One of the goals for the recent cessation of hostilities in Syria is for desperately needed aid to reach people in besieged Syrian cities and villages, which have been cut off from food and medical supplies, in some places, for months and even years.
On February 26, The UN Security Council unanimously adopted Resolution 2268 endorsing the cessation of hostilities and reiterating “its call on the parties to immediately allow humanitarian agencies rapid, safe and unhindered access throughout Syria by most direct routes, [and] allow immediate, humanitarian assistance to reach all people in need.”
The goal of the U.N. is that by the end of March, 1.7 million Syrians in need will have received relief supplies.
Since the cessation of hostilities went into effect on February 27, there has been a significant, albeit erratic, pause in the fighting, and significant amounts of aid have reached those in desperate need; but other humanitarian convoys have still been delayed.

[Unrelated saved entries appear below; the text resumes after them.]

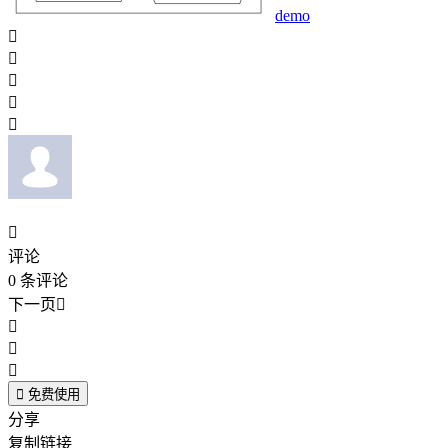
demo






评论
0
条评论
下一页





免费使用
分享
复制链接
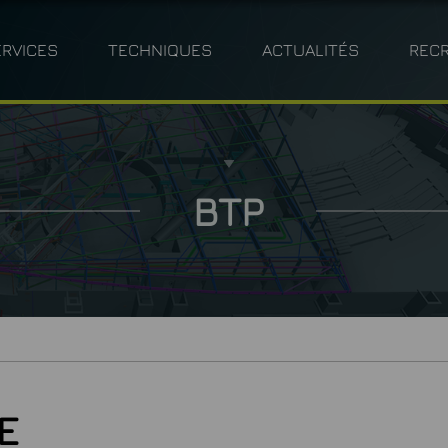
ERVICES
TECHNIQUES
ACTUALITÉS
REC
MÉTRIE
ARCHITECTURE
BÉNÉFICES CLIENTS
PHOTOGRAMMÉTRIE
INDUSTRIE
POLITIQ
BT
M
BTP
E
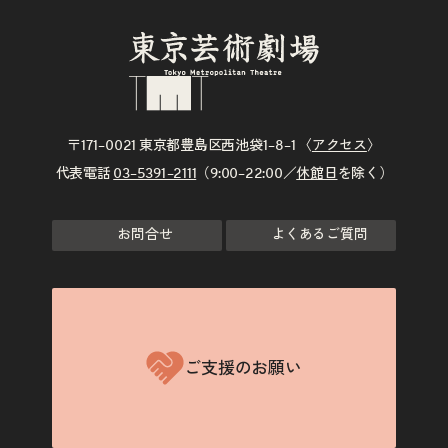
〒171–0021 東京都豊島区西池袋1–8–1 〈
アクセス
〉
代表電話
03–5391–2111
（9:00–22:00／
休館日
を除く）
お問合せ
よくあるご質問
ご支援のお願い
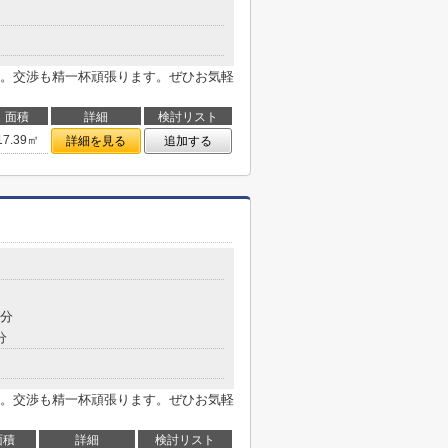
。交渉も精一杯頑張ります。ぜひお気軽
面積
詳細
検討リスト
17.39㎡
詳細を見る
追加する
8分
分
。交渉も精一杯頑張ります。ぜひお気軽
面積
詳細
検討リスト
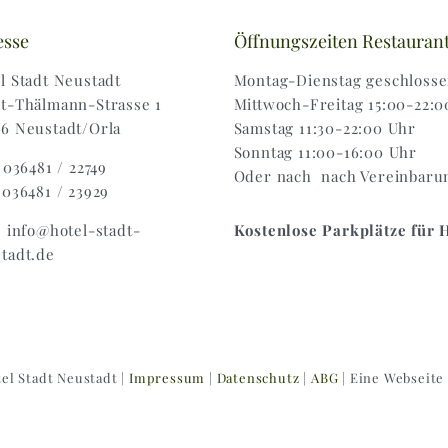
esse
Öffnungszeiten Restauran
l Stadt Neustadt
Montag-Dienstag geschloss
t-Thälmann-Strasse 1
Mittwoch-Freitag 15:00-22:0
6 Neustadt/Orla
Samstag 11:30-22:00 Uhr
Sonntag 11:00-16:00 Uhr
: 036481 / 22749
Oder nach nach Vereinbaru
 036481 / 23929
: info@hotel-stadt-
Kostenlose Parkplätze für 
tadt.de
el Stadt Neustadt |
Impressum
|
Datenschutz
|
ABG
| Eine Webseite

Speaking at a news conference in Washington with his German counterpart, Secretary of State John Kerry voiced concern over reports that the Assad regime had continued “to drag its feet” in providing necessary permits:
“Much of this aid could move faster. And so we call on the Assad regime to, at least in a moment of cessation of hostilities, try to show some measure of decency, if that is even possible.”
Secretary Kerry noted that Syrian troops and officials had also removed aid from the convoys the Syrian government previously authorized for delivery:
“Actually putting their hands into the shipments and taking out medicine or taking out other preferred items simply to keep for themselves. That’s not the purpose of this.”
“This obstructionism that has existed has to stop,” said Secretary Kerry. “And we call on the Russians and the Iranians to do everything in their power to leverage their client to understand the stakes here.”
Ultimately what is at stake is the chance of ending “the cycle of fighting and of bloodshed that is destroying Syria,” said Secretary Kerry, and, following the diplomatic path agreed to in Vienna and in the UN Security Council, “to create over time a stable, united, whole, non-sectarian Syria...in which the people of Syria decide the future.”